**** Listed entries ****

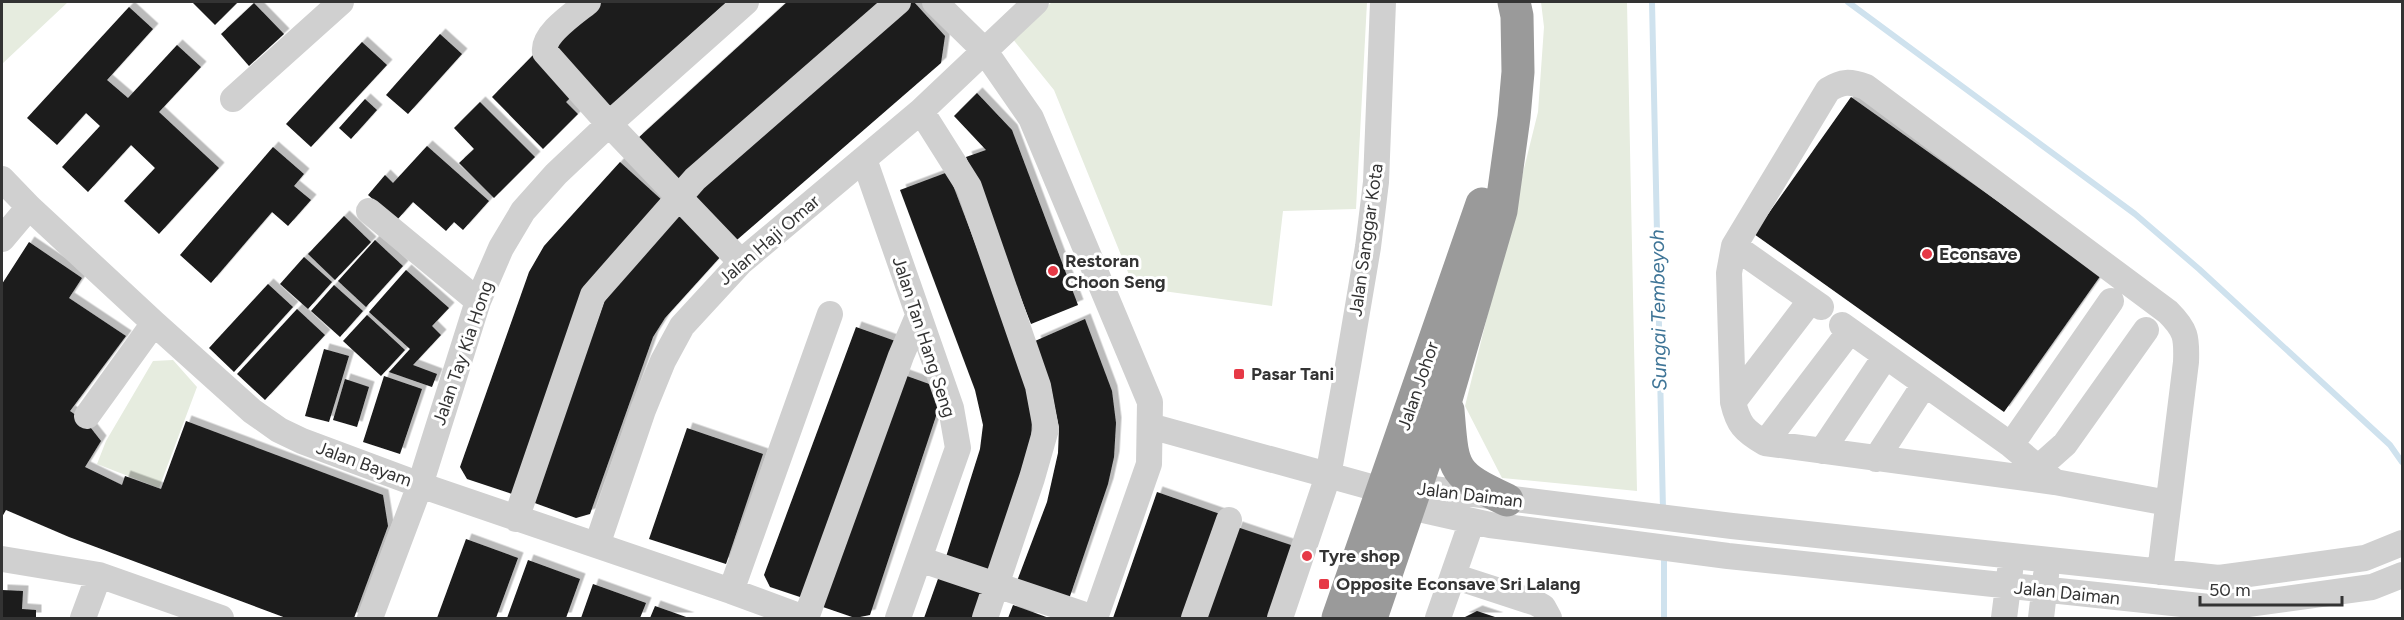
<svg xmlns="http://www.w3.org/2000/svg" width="2404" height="620" viewBox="0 0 2404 620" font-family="Figtree,sans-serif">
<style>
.green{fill:#e6ecdf}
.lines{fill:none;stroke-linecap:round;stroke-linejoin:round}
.stream{stroke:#cfe2ee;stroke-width:6}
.building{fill:#1a1a1a;filter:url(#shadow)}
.minor{stroke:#d0d0d0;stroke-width:26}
.highway{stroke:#9a9a9a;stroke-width:33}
.poi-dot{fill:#e63946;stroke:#fff;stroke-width:2}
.labels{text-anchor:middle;stroke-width:6;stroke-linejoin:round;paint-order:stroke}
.street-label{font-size:18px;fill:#333;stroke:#fff}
.poi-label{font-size:18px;font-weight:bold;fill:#333;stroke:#fff;text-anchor:start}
.water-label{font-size:20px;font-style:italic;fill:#3f7597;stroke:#fff}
</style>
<defs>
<filter id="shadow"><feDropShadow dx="5.5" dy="-5.5" stdDeviation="0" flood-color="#0004"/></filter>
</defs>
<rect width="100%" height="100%" fill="#fff"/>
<path class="green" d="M 2,2 L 68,2 L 2,64 Z
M 1052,2 L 1367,2 L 1356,209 L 1283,211 L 1272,306 L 1134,287 L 1054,90 L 1012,38 Z
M 1541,2 L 1627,2 L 1637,491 L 1502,478 L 1465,406 L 1538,112 L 1544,27 Z
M 173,360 L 197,387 L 159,488 L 97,464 L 106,441 L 153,361 Z"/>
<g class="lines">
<path class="stream" d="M 1652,2 L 1663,510
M 1848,2 L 2135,214 L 2199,269 L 2390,445 L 2402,462
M 1664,618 L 1664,553"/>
</g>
<path class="building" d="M 192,2 L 238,2 L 215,25 Z
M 601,2 L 727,2 L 609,108 L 552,45 Z
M 787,2 L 885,2 L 679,186 L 637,139 Z
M 910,2 L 914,2 L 945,36 L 941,63 L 731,245 L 690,198 Z
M 254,3 L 284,34 L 249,66 L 221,34 Z
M 129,7 L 153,29 L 107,80 L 128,98 L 177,45 L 201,67 L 159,112 L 219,168 L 159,234 L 124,201 L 155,168 L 131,145 L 88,192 L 62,167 L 100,126 L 86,113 L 57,145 L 27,118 Z
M 440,34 L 462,54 L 408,114 L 386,95 Z
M 362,42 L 387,65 L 311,147 L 286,124 Z
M 535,53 L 575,93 L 566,102 L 578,114 L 543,149 L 492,97 Z
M 977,93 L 1012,130 L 1078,305 L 1031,324 L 966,157 L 986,150 L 954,116 Z
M 1851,97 L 2101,275 L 2004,412 L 1754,234 Z
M 365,99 L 377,110 L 351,139 L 339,128 Z
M 480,102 L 535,157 L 494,198 L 459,163 L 474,149 L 454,128 Z
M 427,146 L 489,201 L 463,230 L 454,222 L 446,231 L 413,202 L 397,220 L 368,195 L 385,175 L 393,183 Z
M 273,147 L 304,174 L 294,186 L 311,200 L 288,226 L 272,212 L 211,283 L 180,255 Z
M 620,162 L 664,202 L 588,286 L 512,494 L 467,479 L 460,467 L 529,272 L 544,246 Z
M 948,172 L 1024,372 L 1032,420 L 1031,440 L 989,571 L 946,557 L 980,449 L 983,425 L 975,390 L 900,190 Z
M 678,214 L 722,255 L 665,318 L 653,337 L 590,514 L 576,518 L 532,502 L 604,302 L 621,278 Z
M 344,216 L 371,242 L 335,280 L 308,254 Z
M 375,240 L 403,266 L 366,307 L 338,281 Z
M 29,242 L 82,278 L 69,298 L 126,336 L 70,411 L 87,423 L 101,441 L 85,467 L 122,485 L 125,476 L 161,489 L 186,421 L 383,495 L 388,526 L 354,618 L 286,618 L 69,537 L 6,510 L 2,517 L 2,284 Z
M 304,257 L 332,282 L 308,309 L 280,284 Z
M 406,270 L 449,308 L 432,326 L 441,335 L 413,365 L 437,374 L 432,387 L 389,372 L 410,349 L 369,312 Z
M 268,284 L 293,307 L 234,372 L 209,348 Z
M 334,285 L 363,311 L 340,337 L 311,311 Z
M 297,309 L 325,335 L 265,400 L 237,374 Z
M 367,315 L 405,350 L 381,376 L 343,341 Z
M 1085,319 L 1112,391 L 1116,423 L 1114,457 L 1108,484 L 1069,599 L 1017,581 L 1047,502 L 1058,453 L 1059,428 L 1054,404 L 1050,383 L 1035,341 Z
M 856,327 L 898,342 L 806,599 L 770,587 L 764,575 Z
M 324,349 L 349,356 L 329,422 L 305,416 Z
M 904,375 L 932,385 L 940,404 L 870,615 L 855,618 L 823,607 Z
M 384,376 L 422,389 L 400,454 L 363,442 Z
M 345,379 L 369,387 L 357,427 L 333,420 Z
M 687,428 L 763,454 L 726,564 L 649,539 Z
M 1157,492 L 1220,514 L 1183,618 L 1113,618 Z
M 1237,527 L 1294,546 L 1268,618 L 1205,618 Z
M 466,539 L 518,558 L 496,618 L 437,618 Z
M 528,560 L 580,579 L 566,618 L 507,618 Z
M 939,576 L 983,592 L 973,618 L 924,618 Z
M 593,584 L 646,603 L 640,618 L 581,618 Z
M 2,590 L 23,591 L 22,609 L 36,610 L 36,618 L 2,618 Z
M 1013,605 L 1049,618 L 1008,618 Z
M 655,606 L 689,618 L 650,618 Z
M 1477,611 L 1498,618 L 1463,618 Z"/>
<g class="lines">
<path class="minor" d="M 588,2 C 575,13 542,34 545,52 L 609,124 L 741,262
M 935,2 L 984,50 L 1031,118 L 1150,402 L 1149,464 L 1095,618
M 233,99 L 341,2
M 921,111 L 969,187 L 1038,386 L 1046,429 L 1032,478 L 985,618
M 864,159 L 951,408 L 958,448 L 898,618
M 2,179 L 29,207 L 154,323 L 252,411 L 279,430 L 302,441 L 420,485 L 731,591 L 804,618
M 369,211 L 478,301
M 2,239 L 29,207
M 1734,246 L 1821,307
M 1842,325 L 2011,445 L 2055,482
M 1733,402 L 1811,300
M 87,416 L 154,323
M 1150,426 L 1382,490 L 1410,507 L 1490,525 L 1728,556 L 2219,608 L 2372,587 L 2402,575
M 1765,443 L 1850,331
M 2011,445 L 2111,301
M 1822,451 L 1885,357
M 1876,459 L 1924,385
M 2038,468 L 2065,444 L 2146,330
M 1397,489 L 1417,487 L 1732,526 L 2219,578 L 2365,558 L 2402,543
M 516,519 L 593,295 L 695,179 L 898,2
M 597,545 L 643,410 L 663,361 L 682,326 L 741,262 L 921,111 L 1036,2
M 2,559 L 99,575 L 221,618
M 919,559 L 1094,618
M 2160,572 L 2186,362 C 2187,337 2186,330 2168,312 L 1866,87 C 1850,81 1842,81 1828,90 L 1734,246 L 1729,273 L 1733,402 C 1738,424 1744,431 1765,443 L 2055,482 L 2168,503
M 1453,576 L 1536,603 L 1543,607 L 1549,618
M 731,591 L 830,314
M 83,618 L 99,575
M 370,618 L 420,485 L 478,301 L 501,248 L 523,211 L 556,174 L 609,124 L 746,2
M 806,618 L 901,356 L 918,316
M 1194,618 L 1229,520
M 1280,618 L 1328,476 L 1348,365 L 1368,247 L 1376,182 L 1383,2
M 1438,618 L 1472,521
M 2004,618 L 2010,571
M 2041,618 L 2046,575"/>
<path class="highway" d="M 1448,410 C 1453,470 1451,474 1507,500
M 1338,618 L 1482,204
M 1371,618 L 1447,396 L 1501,211 L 1514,117 L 1518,72 L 1517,16 L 1514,2"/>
</g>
<g class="poi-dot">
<circle cx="1927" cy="254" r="6"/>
<circle cx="1053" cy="271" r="6"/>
<rect x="1233" y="368" width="12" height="12" rx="3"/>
<circle cx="1307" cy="556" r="6"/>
<rect x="1318" y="578" width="12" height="12" rx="3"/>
</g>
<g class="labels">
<g class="street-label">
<text transform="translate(769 240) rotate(-41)" y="6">Jalan Haji Omar</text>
<text transform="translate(1366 240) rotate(-82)" y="6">Jalan Sanggar Kota</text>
<text transform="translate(924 337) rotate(72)" y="6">Jalan Tan Hang Seng</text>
<text transform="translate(463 353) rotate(-71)" y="6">Jalan Tay Kia Hong</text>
<text transform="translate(1418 386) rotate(-71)" y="6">Jalan Johor</text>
<text transform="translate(364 464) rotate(20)" y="6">Jalan Bayam</text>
<text transform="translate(1470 495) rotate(7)" y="6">Jalan Daiman</text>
<text transform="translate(2067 593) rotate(6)" y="6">Jalan Daiman</text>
</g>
<g class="poi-label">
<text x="1939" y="260">Econsave</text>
<text x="1065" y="267">Restoran<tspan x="1065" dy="21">Choon Seng</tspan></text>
<text x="1251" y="380">Pasar Tani</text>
<text x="1319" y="562">Tyre shop</text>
<text x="1336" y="590">Opposite Econsave Sri Lalang</text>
</g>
<g class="water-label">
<text transform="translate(1658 310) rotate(-91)" y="7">Sungai Tembeyoh</text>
</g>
</g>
<rect width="2404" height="620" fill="none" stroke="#333333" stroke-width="6"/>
<path d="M2200 596v9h142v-9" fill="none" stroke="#333333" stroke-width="3"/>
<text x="2209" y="596" font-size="18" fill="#333333" stroke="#ffffff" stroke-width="4.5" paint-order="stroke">50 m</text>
</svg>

****

Problem to work on =>
Set out, exactly as written, the lines from the line with "M 2041,618 L" to the last line of the records, inclusive, and only those lines.

Solution for this task =>
M 2041,618 L 2046,575"/>
<path class="highway" d="M 1448,410 C 1453,470 1451,474 1507,500
M 1338,618 L 1482,204
M 1371,618 L 1447,396 L 1501,211 L 1514,117 L 1518,72 L 1517,16 L 1514,2"/>
</g>
<g class="poi-dot">
<circle cx="1927" cy="254" r="6"/>
<circle cx="1053" cy="271" r="6"/>
<rect x="1233" y="368" width="12" height="12" rx="3"/>
<circle cx="1307" cy="556" r="6"/>
<rect x="1318" y="578" width="12" height="12" rx="3"/>
</g>
<g class="labels">
<g class="street-label">
<text transform="translate(769 240) rotate(-41)" y="6">Jalan Haji Omar</text>
<text transform="translate(1366 240) rotate(-82)" y="6">Jalan Sanggar Kota</text>
<text transform="translate(924 337) rotate(72)" y="6">Jalan Tan Hang Seng</text>
<text transform="translate(463 353) rotate(-71)" y="6">Jalan Tay Kia Hong</text>
<text transform="translate(1418 386) rotate(-71)" y="6">Jalan Johor</text>
<text transform="translate(364 464) rotate(20)" y="6">Jalan Bayam</text>
<text transform="translate(1470 495) rotate(7)" y="6">Jalan Daiman</text>
<text transform="translate(2067 593) rotate(6)" y="6">Jalan Daiman</text>
</g>
<g class="poi-label">
<text x="1939" y="260">Econsave</text>
<text x="1065" y="267">Restoran<tspan x="1065" dy="21">Choon Seng</tspan></text>
<text x="1251" y="380">Pasar Tani</text>
<text x="1319" y="562">Tyre shop</text>
<text x="1336" y="590">Opposite Econsave Sri Lalang</text>
</g>
<g class="water-label">
<text transform="translate(1658 310) rotate(-91)" y="7">Sungai Tembeyoh</text>
</g>
</g>
<rect width="2404" height="620" fill="none" stroke="#333333" stroke-width="6"/>
<path d="M2200 596v9h142v-9" fill="none" stroke="#333333" stroke-width="3"/>
<text x="2209" y="596" font-size="18" fill="#333333" stroke="#ffffff" stroke-width="4.5" paint-order="stroke">50 m</text>
</svg>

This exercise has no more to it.